Aquella muerte provocó gran impresión en la Corte: no porque extrañara su fallecimiento, sino por las circunstancias en que se produjo. Una sutil malquerencia y desazón invadió la Corte, y una sombra se deslizaba por cámaras y corredores. Dolinda había sido tolerada a regañadientes, y a veces adulada por la predilección que le mostraba Ardid. Pero ahora su presencia era evitada y menospreciada, e incluso llegó a ser blanco de mal disimulada hostilidad. En vano Ardid intentó justificar las extrañas ocurrencias que de día en día mostraba la viuda. Empezó a vestir pobremente, y ordenó a sus doncellas y pajes, y hasta a los más humildes sirvientes, compartir con ella sus comidas. E incluso ella bajó a las dependencias de los criados, y con ellos comía y vivía. Si bien estas cosas no llegaron a comprobarse, se decían y comentaban. Ardid no atinaba a poner fin a tales desmanes.
Pero el día en que Dolinda manifestó que estaba dispuesta a repartir sus tierras y bienes entre sus servidores -que en verdad no eran suyas, sino de su difunto esposo-, la voz de los nobles se levantó airada. Y a consecuencia de la violenta ira de que fue objeto, murió también, en un breve espasmo, el viejo Barón Presidente de la Asamblea de Nobles.
Estas dos muertes acabaron por soliviantar la ya muy resentida y desazonada, así como despoblada de varón -medianamente vigoroso al menos-, Corte de Olar. Se reunió la Asamblea, y solicitó a la Reina Ardid y a la Reina Gudulina su asistencia. Debían elegir nuevo Presidente. No pudo negarse Ardid, y aunque mucho le costó convencer a la apática y llorosa Gudulina -que sólo se ocupaba en enviar largas misivas a su esposo, repletas de amor y pasión-, finalmente se avino a cumplir el requisito y acompañar a su suegra. Y en tan memorable día, Ardid hubo de frenar el dolor de su corazón al verse obligada -junto a su aprobación por el nombramiento del nuevo Presidente de la Asamblea, el Barón Linko, primo del difunto esposo de Dolinda, también anciano, pero de aspecto más saludable que su pariente- a consentir la decisión unánime de castigar a Dolinda con la desposesión de su herencia, y la reclusión en sus habitaciones, como en tiempos ella misma había sido castigada por Volodioso.
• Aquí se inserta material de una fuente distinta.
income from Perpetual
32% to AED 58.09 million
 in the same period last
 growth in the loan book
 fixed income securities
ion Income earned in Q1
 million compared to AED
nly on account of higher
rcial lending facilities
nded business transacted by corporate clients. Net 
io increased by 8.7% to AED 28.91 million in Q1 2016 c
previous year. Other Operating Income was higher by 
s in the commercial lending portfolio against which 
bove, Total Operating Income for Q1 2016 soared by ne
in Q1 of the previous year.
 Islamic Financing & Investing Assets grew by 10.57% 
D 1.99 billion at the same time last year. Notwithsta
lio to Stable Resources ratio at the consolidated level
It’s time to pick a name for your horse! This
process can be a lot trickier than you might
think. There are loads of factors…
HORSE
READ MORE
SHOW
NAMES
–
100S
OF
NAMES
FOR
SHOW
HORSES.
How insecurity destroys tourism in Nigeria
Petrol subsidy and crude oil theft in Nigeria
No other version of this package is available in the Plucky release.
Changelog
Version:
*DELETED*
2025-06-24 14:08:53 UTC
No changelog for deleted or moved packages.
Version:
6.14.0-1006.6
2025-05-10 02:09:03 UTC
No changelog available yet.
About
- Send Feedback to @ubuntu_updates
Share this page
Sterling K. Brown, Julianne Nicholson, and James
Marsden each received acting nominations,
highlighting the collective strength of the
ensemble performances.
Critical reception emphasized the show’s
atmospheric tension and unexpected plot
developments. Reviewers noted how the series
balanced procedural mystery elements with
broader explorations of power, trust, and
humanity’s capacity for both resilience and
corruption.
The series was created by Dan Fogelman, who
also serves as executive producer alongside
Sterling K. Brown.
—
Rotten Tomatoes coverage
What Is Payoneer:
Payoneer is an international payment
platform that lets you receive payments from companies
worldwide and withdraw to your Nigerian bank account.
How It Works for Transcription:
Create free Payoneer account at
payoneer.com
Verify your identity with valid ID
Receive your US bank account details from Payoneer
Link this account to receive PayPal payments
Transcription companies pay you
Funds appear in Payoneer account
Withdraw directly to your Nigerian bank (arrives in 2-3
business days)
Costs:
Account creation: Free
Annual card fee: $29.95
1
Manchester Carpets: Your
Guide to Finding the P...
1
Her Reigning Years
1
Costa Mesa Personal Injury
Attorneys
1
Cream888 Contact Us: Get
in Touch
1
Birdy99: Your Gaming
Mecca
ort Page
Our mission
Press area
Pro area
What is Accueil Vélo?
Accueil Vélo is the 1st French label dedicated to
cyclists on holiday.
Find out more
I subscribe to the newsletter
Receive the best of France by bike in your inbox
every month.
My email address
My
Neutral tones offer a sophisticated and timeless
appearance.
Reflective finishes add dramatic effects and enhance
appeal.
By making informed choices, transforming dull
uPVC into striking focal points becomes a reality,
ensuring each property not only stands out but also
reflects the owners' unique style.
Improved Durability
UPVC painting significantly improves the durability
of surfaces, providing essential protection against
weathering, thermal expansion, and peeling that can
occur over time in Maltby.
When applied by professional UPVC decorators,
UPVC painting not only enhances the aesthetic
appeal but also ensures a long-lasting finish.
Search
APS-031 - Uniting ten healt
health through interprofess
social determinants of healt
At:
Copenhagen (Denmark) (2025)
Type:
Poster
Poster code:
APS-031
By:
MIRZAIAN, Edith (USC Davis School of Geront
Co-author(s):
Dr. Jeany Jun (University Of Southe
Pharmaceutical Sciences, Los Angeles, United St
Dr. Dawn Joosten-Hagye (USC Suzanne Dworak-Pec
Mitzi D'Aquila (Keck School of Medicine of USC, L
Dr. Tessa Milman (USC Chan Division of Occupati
La actitud de la Asamblea no dejaba lugar a dudas, y Ardid comprendió aquel día que no sólo había nevado en sus cabellos y en Olar, sino que también el invierno se había filtrado en su energía, en su astucia y en su voluntad. De suerte que hubo de acceder, bien a su pesar, y no halló fuerzas ni argumentos necesarios para oponerse a aquel castigo que mucho le dolía. Y aun fue alarde de su poder persuasivo que pudo salvar a Dolinda de ser considerada y juzgada como bruja o endemoniada, y dar con sus huesos en la hoguera -como algunos querían-. Con gran pena, pues, hubo de firmar y sellar con su aprobación aquella triste decisión.